Geografische basiskaart  

“De essentie van deze weergave is met name de geografische basiskaart” legt Duijnhouwer uit. “We zijn gespecialiseerd in het geografisch weergeven van data waaronder ook straatnetwerken, inclusief de verkeersregels en functies van het netwerk. Dus waar kan een fiets veilig rijden, waar levert een rotonde vertraging op in de doorstroming of waar is het verboden voor vrachtverkeer? Een groot voordeel voor ons nationale stratennetwerk is, dat we in Nederland een uitzonderlijk goed fietsnetwerk hebben. Dat maakt het mogelijk om ook de (e-)fietseffecten op detailniveau te berekenen. Bijvoorbeeld: Hoe ver is het bereik van een e-bike om een bestelde maaltijd nog warm aan te bieden en hoeveel scheelt dit bereik ten opzichte van bezorging met een gewone fiets?  

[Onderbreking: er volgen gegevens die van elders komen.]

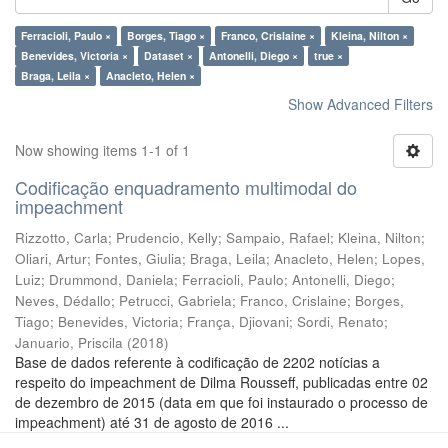
Ferracioli, Paulo ×
Borges, Tiago ×
Franco, Crislaine ×
Kleina, Nilton ×
Benevides, Victoria ×
Dataset ×
Antonelli, Diego ×
true ×
Braga, Leila ×
Anacleto, Helen ×
Show Advanced Filters
Now showing items 1-1 of 1
Codificação enquadramento multimodal do
impeachment
Rizzotto, Carla
;
Prudencio, Kelly
;
Sampaio, Rafael
;
Kleina, Nilton
;
Oliari, Artur
;
Fontes, Giulia
;
Braga, Leila
;
Anacleto, Helen
;
Lopes,
Luiz
;
Drummond, Daniela
;
Ferracioli, Paulo
;
Antonelli, Diego
;
Neves, Dédallo
;
Petrucci, Gabriela
;
Franco, Crislaine
;
Borges,
Tiago
;
Benevides, Victoria
;
França, Djiovani
;
Sordi, Renato
;
Januario, Priscila
(
2018
)
Base de dados referente à codificação de 2202 notícias a
respeito do impeachment de Dilma Rousseff, publicadas entre 02
de dezembro de 2015 (data em que foi instaurado o processo de
impeachment) até 31 de agosto de 2016 ...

Als doorkijkje naar de toekomst, noemt Duijnhouwer de ontwikkeling van een datalaag die ook de ondergrond inzichtelijk maakt. Denk aan de ligging, soort en capaciteit van kabels en leidingen. “De ondergrond wordt steeds belangrijker bij het inrichten van toekomstige netwerken. Het mooie van deze tool is dat je de infrastructuur onder en boven de grond kan combineren, om de optimale locaties te selecteren voor de juiste e-laadinfrastructuur. Bovendien maakt het de tool daarmee ook interessant voor vestigingsplaatsanalyses. Stel een pakketdienst wil geen nieuwe hub bouwen, maar gebruik maken van bestaande of potentiële hubs op bedrijventerreinen.  Met diverse filters in de verschillende datalagen, maakt de viewer zo meerdere opties inzichtelijk.”    

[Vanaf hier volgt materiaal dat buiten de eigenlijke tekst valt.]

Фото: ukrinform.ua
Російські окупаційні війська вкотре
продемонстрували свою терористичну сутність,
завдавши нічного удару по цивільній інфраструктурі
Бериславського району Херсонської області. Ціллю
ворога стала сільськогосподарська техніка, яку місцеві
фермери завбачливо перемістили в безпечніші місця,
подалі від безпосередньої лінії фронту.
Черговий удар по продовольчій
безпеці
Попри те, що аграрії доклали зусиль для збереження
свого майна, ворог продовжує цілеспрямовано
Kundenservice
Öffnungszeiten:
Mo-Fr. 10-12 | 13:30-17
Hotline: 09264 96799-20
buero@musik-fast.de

Smart dashboard mobiliteit 

Het concept van ‘datalagen combineren’ hebben we voor TLN in een statische kaartviewer gedaan, besluit Duijnhouwer. “Maar tegenwoordig werken we ook aan projecten waarin we sensordata realtime tonen in een smart dashboard. Ook hier dient de locatiecomponent van data voor het in context brengen van data, zo worden knelpunten herkend en kansen geïdentificeerd.”